Firstly, the majority of critical read-only requests were offloaded from the primary to replicas. Should the primary fail, read operations would continue to function. While write operations would cease, the overall service impact is substantially mitigated.
Secondly, OpenAI operates the primary database in High Availability mode, supported by a hot standby. A hot standby is a continuously synchronized replica maintained in a state of immediate readiness to assume primary responsibilities. In the event of primary failure or required maintenance, OpenAI can rapidly promote the standby, thereby minimizing downtime. The Azure PostgreSQL team has dedicated significant effort to ensure these failovers remain secure and dependable, even under conditions of high load.
For scenarios involving read replica failures, OpenAI deploys multiple replicas within each region, ensuring sufficient capacity headroom. The failure of a single replica does not precipitate a regional outage, as traffic is automatically rerouted to other available replicas.
The primary database streams Write Ahead Log (WAL) data to every read replica. WAL comprises a comprehensive record of all database changes, which replicas replay to maintain synchronization. As the number of replicas grows, the primary is tasked with delivering WAL to an increasing number of instances, escalating pressure on network bandwidth and CPU resources. This inevitably leads to higher and more inconsistent replica lag.
As previously indicated, OpenAI currently manages nearly 50 read replicas distributed across multiple geographic regions. While this configuration scales effectively with large instance types and high network bandwidth, the team acknowledges that replicas cannot be added indefinitely without eventually overwhelming the primary.
To address this prospective limitation, OpenAI is engaged in a collaborative effort with the Azure PostgreSQL team to develop cascading replication. Within this architecture, intermediate replicas serve to relay WAL to downstream replicas, rather than the primary streaming directly to every replica. This hierarchical structure facilitates scaling to potentially over 100 replicas without overburdening the primary. However, it introduces additional operational complexity, particularly concerning failover management. The feature remains under testing until the team can guarantee its safe and reliable failover capabilities.

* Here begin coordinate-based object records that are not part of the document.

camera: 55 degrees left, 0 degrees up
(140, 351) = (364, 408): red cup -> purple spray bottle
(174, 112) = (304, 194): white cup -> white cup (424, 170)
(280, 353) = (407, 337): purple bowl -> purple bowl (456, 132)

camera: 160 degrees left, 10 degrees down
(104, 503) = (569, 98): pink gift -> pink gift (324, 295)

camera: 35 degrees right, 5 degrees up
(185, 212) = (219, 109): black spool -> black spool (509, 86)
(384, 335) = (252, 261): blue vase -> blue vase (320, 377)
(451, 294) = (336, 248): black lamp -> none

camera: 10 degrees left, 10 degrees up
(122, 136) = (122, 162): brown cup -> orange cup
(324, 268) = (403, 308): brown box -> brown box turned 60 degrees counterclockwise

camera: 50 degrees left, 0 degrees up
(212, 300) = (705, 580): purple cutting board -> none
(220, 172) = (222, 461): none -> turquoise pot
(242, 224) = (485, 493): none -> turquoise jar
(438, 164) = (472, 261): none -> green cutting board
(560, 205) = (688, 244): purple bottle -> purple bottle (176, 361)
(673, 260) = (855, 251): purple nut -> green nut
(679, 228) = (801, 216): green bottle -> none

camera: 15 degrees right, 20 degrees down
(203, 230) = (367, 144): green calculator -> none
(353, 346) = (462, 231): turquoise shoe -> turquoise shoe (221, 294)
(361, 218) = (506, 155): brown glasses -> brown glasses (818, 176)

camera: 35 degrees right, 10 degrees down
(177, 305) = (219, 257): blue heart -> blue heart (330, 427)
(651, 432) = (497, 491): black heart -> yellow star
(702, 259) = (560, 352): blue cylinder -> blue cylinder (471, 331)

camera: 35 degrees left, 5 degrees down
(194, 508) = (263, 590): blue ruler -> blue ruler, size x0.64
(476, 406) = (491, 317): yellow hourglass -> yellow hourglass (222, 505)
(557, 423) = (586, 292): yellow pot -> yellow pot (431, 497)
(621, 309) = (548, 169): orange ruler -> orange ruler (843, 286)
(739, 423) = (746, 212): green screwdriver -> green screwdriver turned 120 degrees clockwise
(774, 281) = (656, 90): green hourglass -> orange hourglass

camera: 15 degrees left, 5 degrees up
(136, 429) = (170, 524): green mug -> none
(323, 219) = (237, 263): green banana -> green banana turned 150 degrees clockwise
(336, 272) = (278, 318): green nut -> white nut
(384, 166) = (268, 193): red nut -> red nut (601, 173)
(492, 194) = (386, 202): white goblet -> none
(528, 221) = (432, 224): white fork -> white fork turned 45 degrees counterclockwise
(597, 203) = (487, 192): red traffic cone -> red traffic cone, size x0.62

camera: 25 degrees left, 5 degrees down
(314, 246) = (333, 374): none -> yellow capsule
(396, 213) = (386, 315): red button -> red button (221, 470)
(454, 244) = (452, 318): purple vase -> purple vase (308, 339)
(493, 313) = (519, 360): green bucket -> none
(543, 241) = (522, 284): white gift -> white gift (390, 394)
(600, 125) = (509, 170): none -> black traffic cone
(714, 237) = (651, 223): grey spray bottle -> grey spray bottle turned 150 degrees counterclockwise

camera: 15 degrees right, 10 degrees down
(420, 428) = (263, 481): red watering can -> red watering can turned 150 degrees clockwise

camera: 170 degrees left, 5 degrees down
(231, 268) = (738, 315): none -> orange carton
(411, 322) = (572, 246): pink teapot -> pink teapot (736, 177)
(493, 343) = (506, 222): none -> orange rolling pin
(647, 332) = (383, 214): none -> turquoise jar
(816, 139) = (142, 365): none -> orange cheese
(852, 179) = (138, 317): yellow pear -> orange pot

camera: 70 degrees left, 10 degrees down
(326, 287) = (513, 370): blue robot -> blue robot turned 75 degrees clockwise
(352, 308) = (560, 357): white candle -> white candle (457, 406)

The diagram below illustrates this architecture:

OpenAI’s comprehensive optimization efforts have yielded impressive results.
The system is capable of handling millions of queries per second while sustaining near-zero replication lag. The architecture consistently achieves low double-digit millisecond p99 latency, indicating that 99 percent of requests are completed within approximately 50 milliseconds. Furthermore, the system demonstrates five-nines availability, which translates to 99.999 percent uptime.
Over the past 12 months, OpenAI reported only a single SEV-0 PostgreSQL incident. This occurrence coincided with the viral launch of ChatGPT ImageGen, during which write traffic experienced an abrupt surge of over 10x as more than 100 million new users registered within a single week.
Moving forward, OpenAI remains committed to migrating its remaining write-heavy workloads to sharded systems. The team is actively collaborating with Azure to facilitate cascading replication, enabling the safe scaling to a significantly larger number of read replicas. Continued exploration of additional approaches, including sharded PostgreSQL or other distributed systems, will be pursued as infrastructure demands evolve.
OpenAI’s experience demonstrates that PostgreSQL can reliably support substantially larger read-heavy workloads than commonly perceived. However, attaining this level of scale necessitates rigorous optimization, meticulous monitoring, and stringent operational discipline. The team’s success stems not from the adoption of the newest distributed database technology but from a profound understanding of their workload characteristics and the systematic elimination of bottlenecks.